**PROBLEM TO WORK ON**. List each line of the data below that contains the string "horizontal".

**Dataset items**.
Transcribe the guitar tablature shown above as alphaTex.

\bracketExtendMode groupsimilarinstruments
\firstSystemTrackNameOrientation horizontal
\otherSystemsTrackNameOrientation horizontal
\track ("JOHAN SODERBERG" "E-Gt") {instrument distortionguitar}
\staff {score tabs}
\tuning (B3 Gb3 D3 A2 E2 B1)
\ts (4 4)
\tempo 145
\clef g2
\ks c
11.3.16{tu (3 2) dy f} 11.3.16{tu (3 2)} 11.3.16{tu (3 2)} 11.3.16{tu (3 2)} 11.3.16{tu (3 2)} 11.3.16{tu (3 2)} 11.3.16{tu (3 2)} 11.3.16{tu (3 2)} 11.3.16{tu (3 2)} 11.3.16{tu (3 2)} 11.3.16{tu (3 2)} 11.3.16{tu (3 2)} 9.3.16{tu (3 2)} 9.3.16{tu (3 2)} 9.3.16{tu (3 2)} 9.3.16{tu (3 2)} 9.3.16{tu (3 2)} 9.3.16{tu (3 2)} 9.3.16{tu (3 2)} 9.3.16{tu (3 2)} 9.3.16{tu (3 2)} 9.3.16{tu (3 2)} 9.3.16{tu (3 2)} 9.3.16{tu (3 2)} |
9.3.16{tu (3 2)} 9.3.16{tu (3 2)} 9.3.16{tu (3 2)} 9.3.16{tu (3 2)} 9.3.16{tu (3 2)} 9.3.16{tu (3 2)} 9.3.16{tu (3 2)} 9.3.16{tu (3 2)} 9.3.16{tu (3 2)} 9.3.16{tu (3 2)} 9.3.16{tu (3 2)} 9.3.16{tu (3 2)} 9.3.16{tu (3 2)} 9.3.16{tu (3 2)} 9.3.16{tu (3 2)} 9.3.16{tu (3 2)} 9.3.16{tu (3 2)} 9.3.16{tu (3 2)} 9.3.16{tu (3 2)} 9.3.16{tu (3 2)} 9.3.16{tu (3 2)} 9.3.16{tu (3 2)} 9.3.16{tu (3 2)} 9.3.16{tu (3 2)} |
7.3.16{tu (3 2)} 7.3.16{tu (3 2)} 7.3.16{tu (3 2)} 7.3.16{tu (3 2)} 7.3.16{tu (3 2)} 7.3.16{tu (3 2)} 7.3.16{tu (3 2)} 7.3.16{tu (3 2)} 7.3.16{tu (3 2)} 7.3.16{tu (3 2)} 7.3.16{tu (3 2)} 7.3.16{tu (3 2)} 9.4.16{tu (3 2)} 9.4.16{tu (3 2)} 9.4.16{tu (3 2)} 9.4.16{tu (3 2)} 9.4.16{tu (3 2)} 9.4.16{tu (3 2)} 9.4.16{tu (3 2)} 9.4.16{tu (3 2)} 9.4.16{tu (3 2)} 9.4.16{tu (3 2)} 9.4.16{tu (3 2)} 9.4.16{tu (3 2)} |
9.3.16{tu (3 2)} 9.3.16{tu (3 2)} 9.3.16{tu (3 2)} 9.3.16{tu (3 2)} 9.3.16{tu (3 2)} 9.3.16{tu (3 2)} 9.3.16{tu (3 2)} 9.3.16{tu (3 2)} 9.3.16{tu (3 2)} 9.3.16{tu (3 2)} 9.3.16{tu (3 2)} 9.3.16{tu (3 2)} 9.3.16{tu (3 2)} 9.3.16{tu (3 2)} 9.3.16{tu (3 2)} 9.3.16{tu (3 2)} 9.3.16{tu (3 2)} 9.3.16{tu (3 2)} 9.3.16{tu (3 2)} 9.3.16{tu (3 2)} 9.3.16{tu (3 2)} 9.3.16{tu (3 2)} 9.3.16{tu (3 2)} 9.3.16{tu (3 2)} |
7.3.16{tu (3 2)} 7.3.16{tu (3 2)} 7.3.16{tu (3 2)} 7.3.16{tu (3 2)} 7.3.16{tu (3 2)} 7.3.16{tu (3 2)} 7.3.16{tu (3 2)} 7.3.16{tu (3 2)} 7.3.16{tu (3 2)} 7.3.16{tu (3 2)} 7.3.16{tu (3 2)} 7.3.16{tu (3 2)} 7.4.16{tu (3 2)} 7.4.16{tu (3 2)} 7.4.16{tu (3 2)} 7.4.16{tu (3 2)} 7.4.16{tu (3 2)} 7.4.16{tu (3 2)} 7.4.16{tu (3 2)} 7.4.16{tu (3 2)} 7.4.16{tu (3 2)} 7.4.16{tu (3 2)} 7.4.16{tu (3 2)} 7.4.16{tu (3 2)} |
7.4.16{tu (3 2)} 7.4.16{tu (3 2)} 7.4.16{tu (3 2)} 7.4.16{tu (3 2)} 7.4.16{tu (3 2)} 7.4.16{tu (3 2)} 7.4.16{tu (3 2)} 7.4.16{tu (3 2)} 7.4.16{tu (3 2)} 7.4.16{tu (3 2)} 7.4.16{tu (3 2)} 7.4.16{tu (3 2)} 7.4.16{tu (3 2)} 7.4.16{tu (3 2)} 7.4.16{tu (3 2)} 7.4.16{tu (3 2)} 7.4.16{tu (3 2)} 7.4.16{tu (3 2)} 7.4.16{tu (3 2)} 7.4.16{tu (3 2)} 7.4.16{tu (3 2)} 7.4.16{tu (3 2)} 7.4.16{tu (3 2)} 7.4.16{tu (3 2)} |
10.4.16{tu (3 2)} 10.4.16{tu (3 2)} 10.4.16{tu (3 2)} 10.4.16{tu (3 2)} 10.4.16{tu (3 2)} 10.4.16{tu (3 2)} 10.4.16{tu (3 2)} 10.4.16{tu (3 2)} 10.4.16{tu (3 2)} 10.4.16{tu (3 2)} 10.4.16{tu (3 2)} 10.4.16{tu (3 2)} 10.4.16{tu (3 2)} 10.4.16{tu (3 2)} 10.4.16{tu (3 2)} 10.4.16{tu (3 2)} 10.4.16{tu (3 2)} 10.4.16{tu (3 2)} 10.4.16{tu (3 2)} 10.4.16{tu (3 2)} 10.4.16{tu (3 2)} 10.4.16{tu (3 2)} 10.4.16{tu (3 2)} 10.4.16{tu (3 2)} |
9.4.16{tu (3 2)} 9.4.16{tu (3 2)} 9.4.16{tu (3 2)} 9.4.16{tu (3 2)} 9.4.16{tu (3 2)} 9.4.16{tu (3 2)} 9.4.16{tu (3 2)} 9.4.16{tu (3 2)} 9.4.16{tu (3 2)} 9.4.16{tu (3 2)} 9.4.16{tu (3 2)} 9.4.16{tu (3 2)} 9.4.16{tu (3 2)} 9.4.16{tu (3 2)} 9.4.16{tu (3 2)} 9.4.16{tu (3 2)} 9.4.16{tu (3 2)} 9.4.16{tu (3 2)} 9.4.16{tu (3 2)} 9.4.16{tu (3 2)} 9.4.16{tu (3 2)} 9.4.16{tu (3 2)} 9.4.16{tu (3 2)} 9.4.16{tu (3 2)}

**FULL ANSWER**.
\firstSystemTrackNameOrientation horizontal
\otherSystemsTrackNameOrientation horizontal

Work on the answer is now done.